* **ACTIVITY**:
Copy exactly the lines of the records below, and only those lines, beginning with the line that contains "1. Religious Articles" and ending with the line that contains "2. Mercy Meal".

[Extracted page text data]
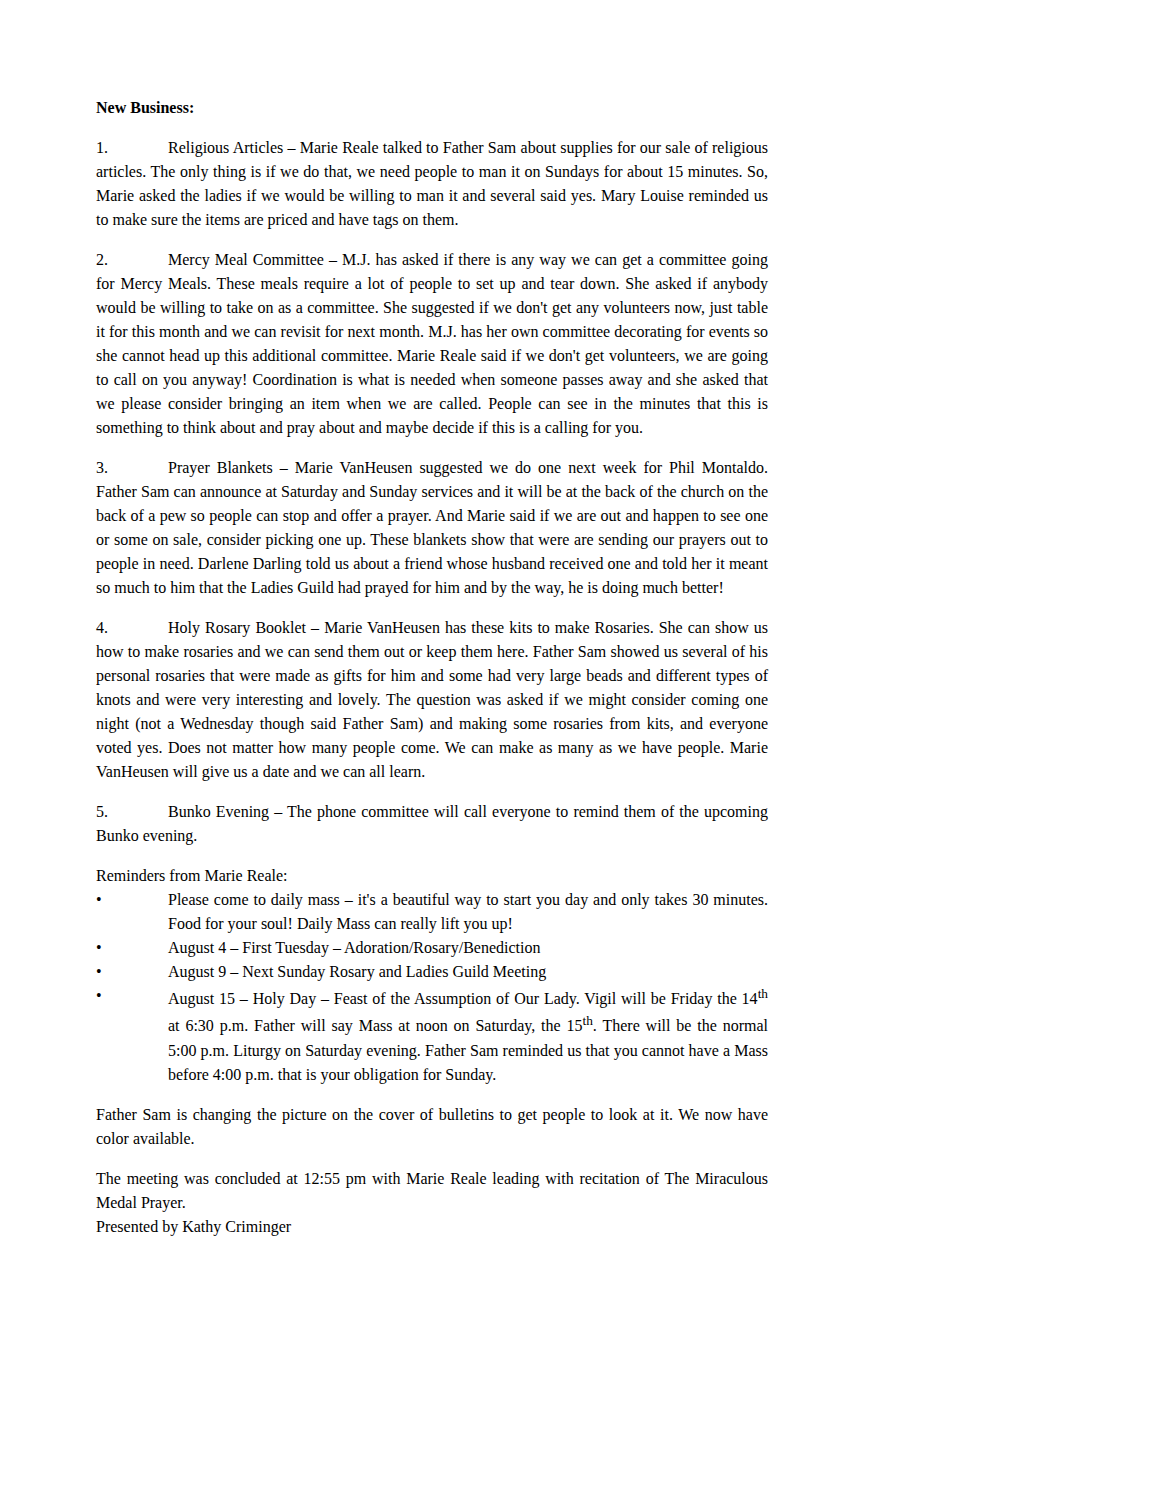New Business:
1. Religious Articles – Marie Reale talked to Father Sam about supplies for our sale of religious articles. The only thing is if we do that, we need people to man it on Sundays for about 15 minutes. So, Marie asked the ladies if we would be willing to man it and several said yes. Mary Louise reminded us to make sure the items are priced and have tags on them.
2. Mercy Meal Committee – M.J. has asked if there is any way we can get a committee going for Mercy Meals. These meals require a lot of people to set up and tear down. She asked if anybody would be willing to take on as a committee. She suggested if we don't get any volunteers now, just table it for this month and we can revisit for next month. M.J. has her own committee decorating for events so she cannot head up this additional committee. Marie Reale said if we don't get volunteers, we are going to call on you anyway! Coordination is what is needed when someone passes away and she asked that we please consider bringing an item when we are called. People can see in the minutes that this is something to think about and pray about and maybe decide if this is a calling for you.
3. Prayer Blankets – Marie VanHeusen suggested we do one next week for Phil Montaldo. Father Sam can announce at Saturday and Sunday services and it will be at the back of the church on the back of a pew so people can stop and offer a prayer. And Marie said if we are out and happen to see one or some on sale, consider picking one up. These blankets show that were are sending our prayers out to people in need. Darlene Darling told us about a friend whose husband received one and told her it meant so much to him that the Ladies Guild had prayed for him and by the way, he is doing much better!
4. Holy Rosary Booklet – Marie VanHeusen has these kits to make Rosaries. She can show us how to make rosaries and we can send them out or keep them here. Father Sam showed us several of his personal rosaries that were made as gifts for him and some had very large beads and different types of knots and were very interesting and lovely. The question was asked if we might consider coming one night (not a Wednesday though said Father Sam) and making some rosaries from kits, and everyone voted yes. Does not matter how many people come. We can make as many as we have people. Marie VanHeusen will give us a date and we can all learn.
5. Bunko Evening – The phone committee will call everyone to remind them of the upcoming Bunko evening.
Reminders from Marie Reale:
•Please come to daily mass – it's a beautiful way to start you day and only takes 30 minutes. Food for your soul! Daily Mass can really lift you up!
•August 4 – First Tuesday – Adoration/Rosary/Benediction
•August 9 – Next Sunday Rosary and Ladies Guild Meeting
•August 15 – Holy Day – Feast of the Assumption of Our Lady. Vigil will be Friday the 14th at 6:30 p.m. Father will say Mass at noon on Saturday, the 15th. There will be the normal 5:00 p.m. Liturgy on Saturday evening. Father Sam reminded us that you cannot have a Mass before 4:00 p.m. that is your obligation for Sunday.
Father Sam is changing the picture on the cover of bulletins to get people to look at it. We now have color available.
The meeting was concluded at 12:55 pm with Marie Reale leading with recitation of The Miraculous Medal Prayer.
Presented by Kathy Criminger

* **FINISHED TASK**:
1. Religious Articles – Marie Reale talked to Father Sam about supplies for our sale of religious articles. The only thing is if we do that, we need people to man it on Sundays for about 15 minutes. So, Marie asked the ladies if we would be willing to man it and several said yes. Mary Louise reminded us to make sure the items are priced and have tags on them.
2. Mercy Meal Committee – M.J. has asked if there is any way we can get a committee going for Mercy Meals. These meals require a lot of people to set up and tear down. She asked if anybody would be willing to take on as a committee. She suggested if we don't get any volunteers now, just table it for this month and we can revisit for next month. M.J. has her own committee decorating for events so she cannot head up this additional committee. Marie Reale said if we don't get volunteers, we are going to call on you anyway! Coordination is what is needed when someone passes away and she asked that we please consider bringing an item when we are called. People can see in the minutes that this is something to think about and pray about and maybe decide if this is a calling for you.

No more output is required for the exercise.